Ирка жмётся к чёрному, Тодор стоит гордый, руки сложил, Серый чё-т юлит и зеньками стреляет: хороша компашка! С такими только мир спасать, ага!
Но Вер, кажется, доволен.
– Слова матери сбываются: Роза встретила Сильфиду. Звёздный дождь обрушился на нас, а скоро падёт и Небесная Твердь.
Ну, блин! Всю радость угробил! Не прощу!
– Мы увидим последние дни и обратим их в первые.
Тишина!
Только его голос – хоть и дребезжит, как старая колымага, но разлетается повсюду, до самого потолка.
– Но прежде, чем вы пойдёте свершать подвиги, вам предстоит увидеть то, что сто пятьдесят лет хранилось в тайне…
Нажимает какие-то рычажки, кнопочки тыкает, и середина стола светится сильнее. Но сначала – приходят слова. Голос – стариковский, важный такой, говорит, как гвозди вколачивает: мол, наслаждение непристойно…
– …голограмму Бога!
И тот является нам.
Техническая остановка два
(Голограмма бога)
…голос старческий, исполненный мудрости и достоинства:
– …грешник никогда не ступит на Небесную Твердь и не войдёт в Сияющие чертоги… Запомнил?
– Да и даже записал! – бойко отвечает юноша, что стоит коленопреклонённым у ног вещавшего старца, и щёлкает кнопкой на гологафе. Почти белая прядь пересекает чистый лоб, а в голубых глазах совсем не по-небесному пляшут бесенята.
Старик треплет юношу по плечу: когда молодой человек поднимается во весь рост, то оказывается на голову выше вещуна.
– Думаете, они поверят? – он возится с приборами, настраивает. Старец перебирается на некое ложе, наподобие стеклянного гроба.
– Ещё как поверят! Заветы и запреты – самое мощное оружие.
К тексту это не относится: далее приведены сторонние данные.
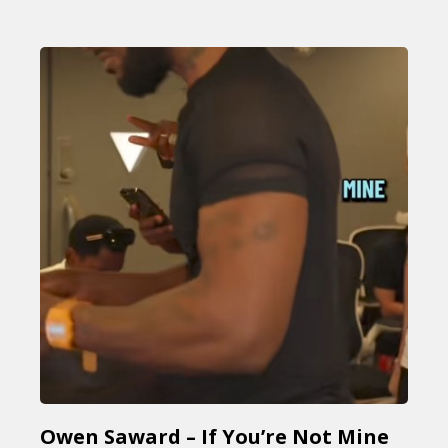
Owen Saward – If You’re Not Mine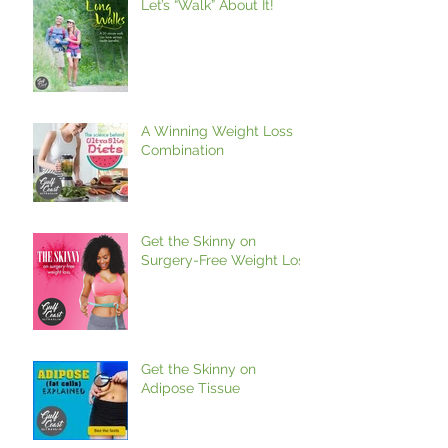
Let’s “Walk” About It!
A Winning Weight Loss
Combination
Get the Skinny on
Surgery-Free Weight Loss
Get the Skinny on
Adipose Tissue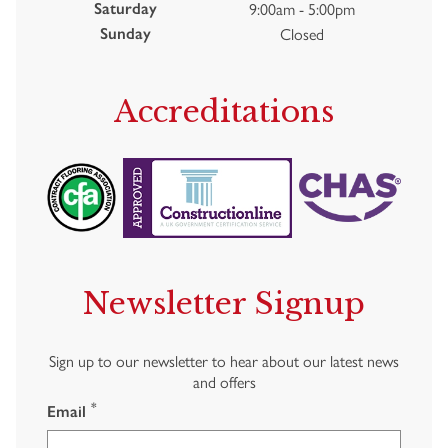
9:00am - 5:00pm
Saturday
Closed
Sunday
Accreditations
Newsletter Signup
Sign up to our newsletter to hear about our latest news
and offers
*
Email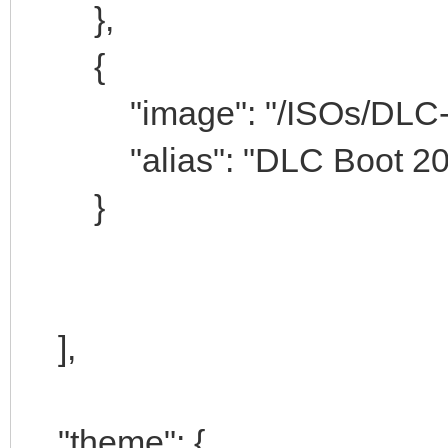
},
{
"image": "/ISOs/DLC-Boo
"alias": "DLC Boot 201
}
],
"theme": {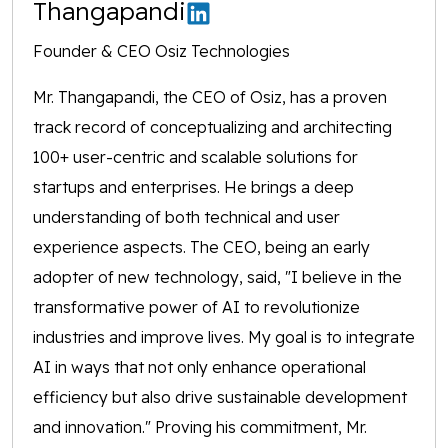
Thangapandi
Founder & CEO Osiz Technologies
Mr. Thangapandi, the CEO of Osiz, has a proven
track record of conceptualizing and architecting
100+ user-centric and scalable solutions for
startups and enterprises. He brings a deep
understanding of both technical and user
experience aspects. The CEO, being an early
adopter of new technology, said, "I believe in the
transformative power of AI to revolutionize
industries and improve lives. My goal is to integrate
AI in ways that not only enhance operational
efficiency but also drive sustainable development
and innovation." Proving his commitment, Mr.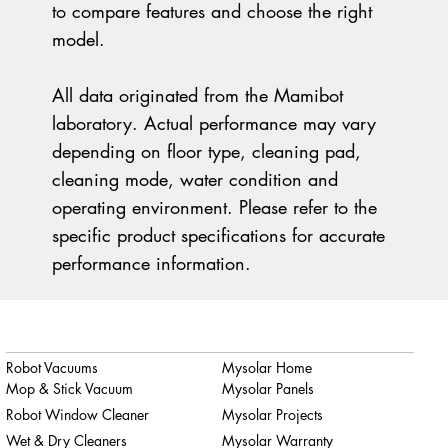
to compare features and choose the right
model.
All data originated from the Mamibot
laboratory. Actual performance may vary
depending on floor type, cleaning pad,
cleaning mode, water condition and
operating environment. Please refer to the
specific product specifications for accurate
performance information.
Robot Vacuums
Mysolar Home
Mop & Stick Vacuum
Mysolar Panels
Robot Window Cleaner
Mysolar Projects
Wet & Dry Cleaners
Mysolar Warranty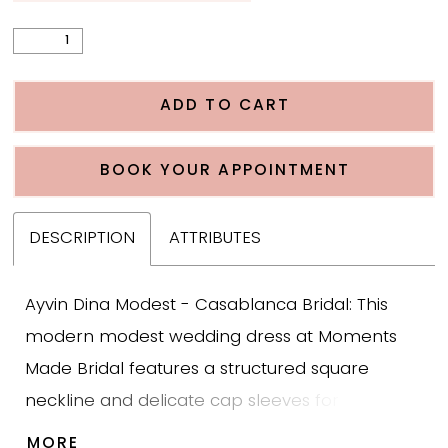
ADD TO CART
BOOK YOUR APPOINTMENT
DESCRIPTION
ATTRIBUTES
Ayvin Dina Modest - Casablanca Bridal: This
modern modest wedding dress at Moments
Made Bridal features a structured square
neckline and delicate cap sleeves for a
timeless, sophisticated bridal look. The crepe
MORE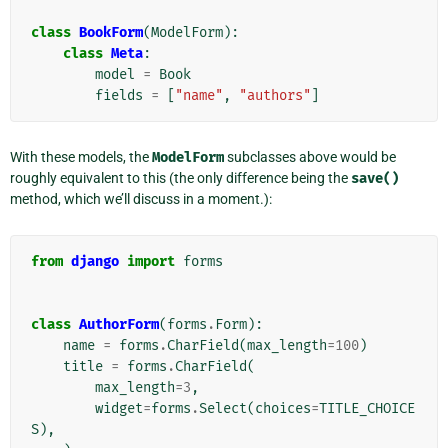
class
BookForm
(
ModelForm
):
class
Meta
:
model
=
Book
fields
=
[
"name"
,
"authors"
]
With these models, the
ModelForm
subclasses above would be
roughly equivalent to this (the only difference being the
save()
method, which we’ll discuss in a moment.):
from
django
import
forms
class
AuthorForm
(
forms
.
Form
):
name
=
forms
.
CharField
(
max_length
=
100
)
title
=
forms
.
CharField
(
max_length
=
3
,
widget
=
forms
.
Select
(
choices
=
TITLE_CHOICE
S
),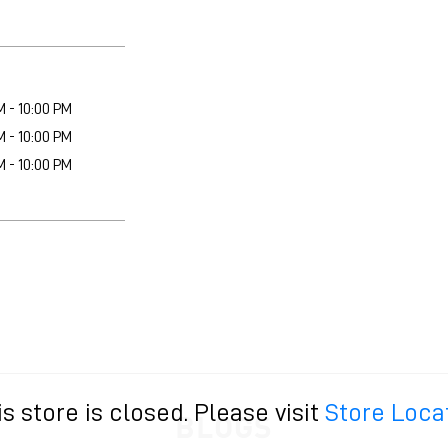
M - 10:00 PM
M - 10:00 PM
M - 10:00 PM
is store is closed. Please visit
Store Loca
BLOGS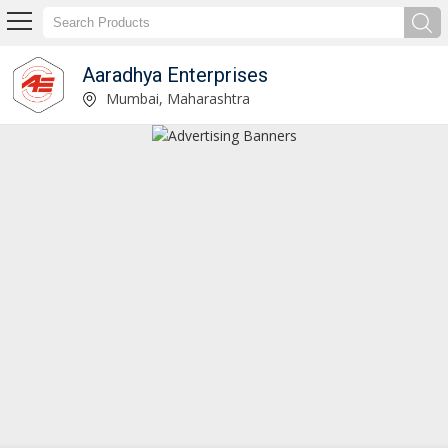
Aaradhya Enterprises
Aaradhya Enterprises
Mumbai, Maharashtra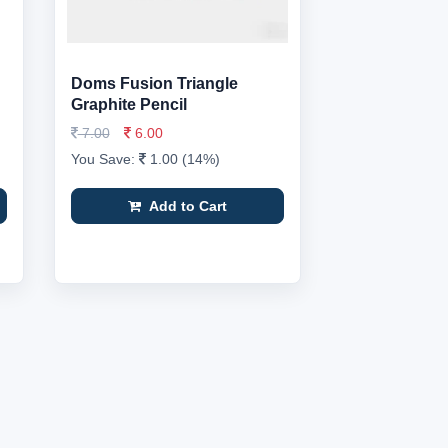
Doms Fusion Triangle
Graphite Pencil
7.00
6.00
You Save:
1.00 (14%)
Add to Cart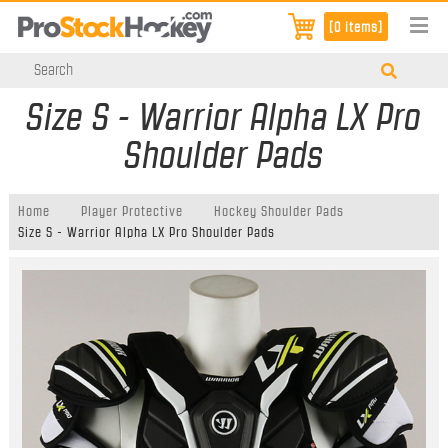
[0 items]
Size S - Warrior Alpha LX Pro
Shoulder Pads
Home
Player Protective
Hockey Shoulder Pads
Size S - Warrior Alpha LX Pro Shoulder Pads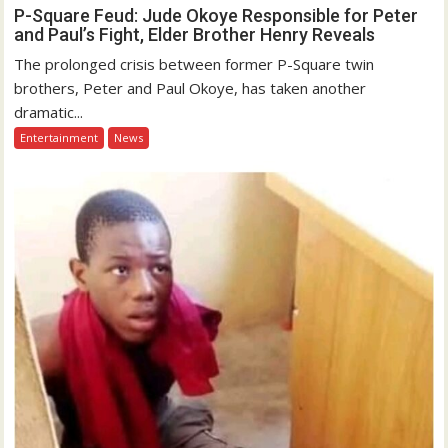
P-Square Feud: Jude Okoye Responsible for Peter
and Paul’s Fight, Elder Brother Henry Reveals
The prolonged crisis between former P-Square twin
brothers, Peter and Paul Okoye, has taken another
dramatic...
Entertainment
News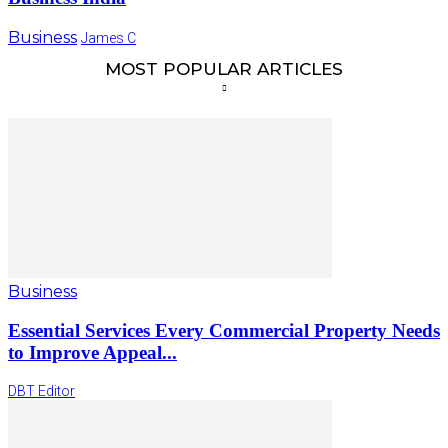
Business
James C
MOST POPULAR ARTICLES
Business
Essential Services Every Commercial Property Needs
to Improve Appeal...
DBT Editor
Мы придумали идеальный вариант управления: заснуть.
Он устраивается поудобнее, юноша подсоединяет к его телу прозрачные проводки.
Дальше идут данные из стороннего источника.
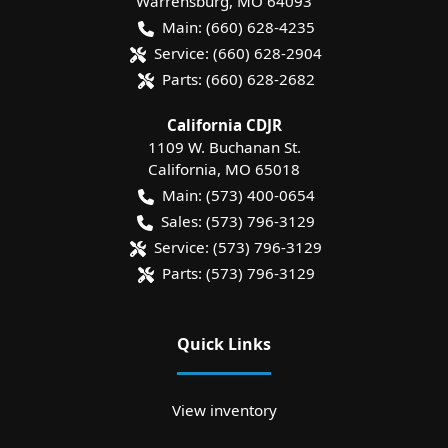
Warrensburg
,
MO
64093
Main:
(660) 628-4235
Service:
(660) 628-2904
Parts:
(660) 628-2682
California CDJR
1109 W. Buchanan St.
California
,
MO
65018
Main:
(573) 400-0654
Sales:
(573) 796-3129
Service:
(573) 796-3129
Parts:
(573) 796-3129
Quick Links
View inventory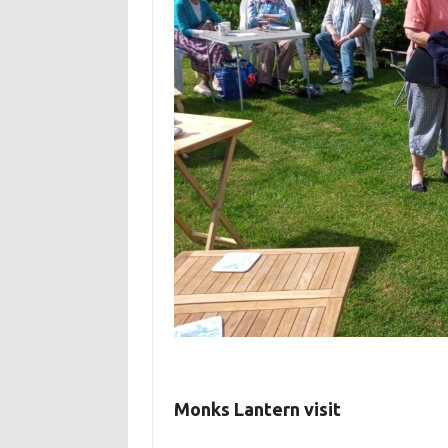
Monks Lantern visit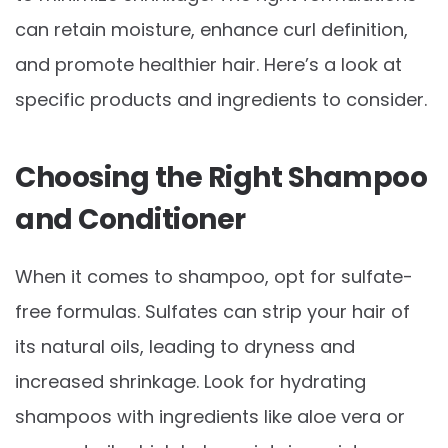
can retain moisture, enhance curl definition,
and promote healthier hair. Here’s a look at
specific products and ingredients to consider.
Choosing the Right Shampoo
and Conditioner
When it comes to shampoo, opt for sulfate-
free formulas. Sulfates can strip your hair of
its natural oils, leading to dryness and
increased shrinkage. Look for hydrating
shampoos with ingredients like aloe vera or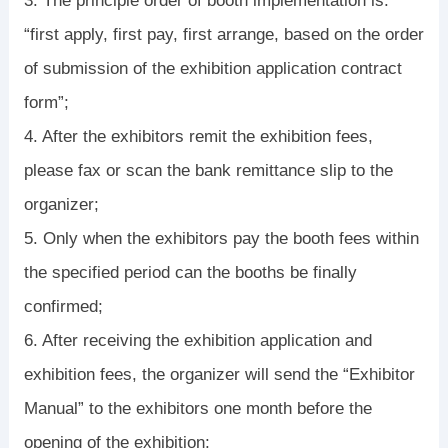
3. The principle order of booth implementation is:
“first apply, first pay, first arrange, based on the order
of submission of the exhibition application contract
form”;
4. After the exhibitors remit the exhibition fees,
please fax or scan the bank remittance slip to the
organizer;
5. Only when the exhibitors pay the booth fees within
the specified period can the booths be finally
confirmed;
6. After receiving the exhibition application and
exhibition fees, the organizer will send the “Exhibitor
Manual” to the exhibitors one month before the
opening of the exhibition;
– Мы спим, а они боятся нас и потому слушают! Это, знаешь, как с родителями. Дети, когда те уходят или ложатся отдохнуть, шалят, но всё время, подспудно, ждут возвращения или пробуждения и кары за шалости. Если они не разумны. Разумные дети стараются не будить, не шалить, выполнять заветы. А можно поступить ещё круче – назначить им няньку, вроде строгую, но добрую. По сути, нянька ничего особенно и сделать-то не может, но она блюдёт, а, значит, тоже внушает страх. Великий Охранитель – око спящих. Так они станут звать тебя.
Юноша улыбается горько.
– Или просто проклинать…
– Не решатся, – старик откидывается на ложемент и прозрачная крышка криокамеры закрывается.
И вот уже юноша один на один с огромным кораблём и почти разрушенным миром. И ему остаётся только следить за агонией. Миру внизу не выжить, но почему-то от этого больно.
Юноша настраивает зрительное окно и смотрит вниз. Над землёй тянется мутный зеленоватый смог, а сама почва под ним красная, как вечная рана. На ней ничего не растёт.
–… когда мы прилетели сюда, всё было по-другому. Помню, меня, карапуза, – рассказывает он молчаливым серебристым панелям, – отец подносил к иллюминатору, и я видел свечение. Нежное, зеленоватое, от него становилось тепло, как от маминой руки на лбу. А ещё слышалась песнь. «Сильфиды, – говорил отец, – самые прекрасные создания во вселенной».
Сильфиды наполнили свой мир красотой и гармонией. Люди под их правлением благоденствовали. Строили города, развивали науку, занимались искусством. И не воевали.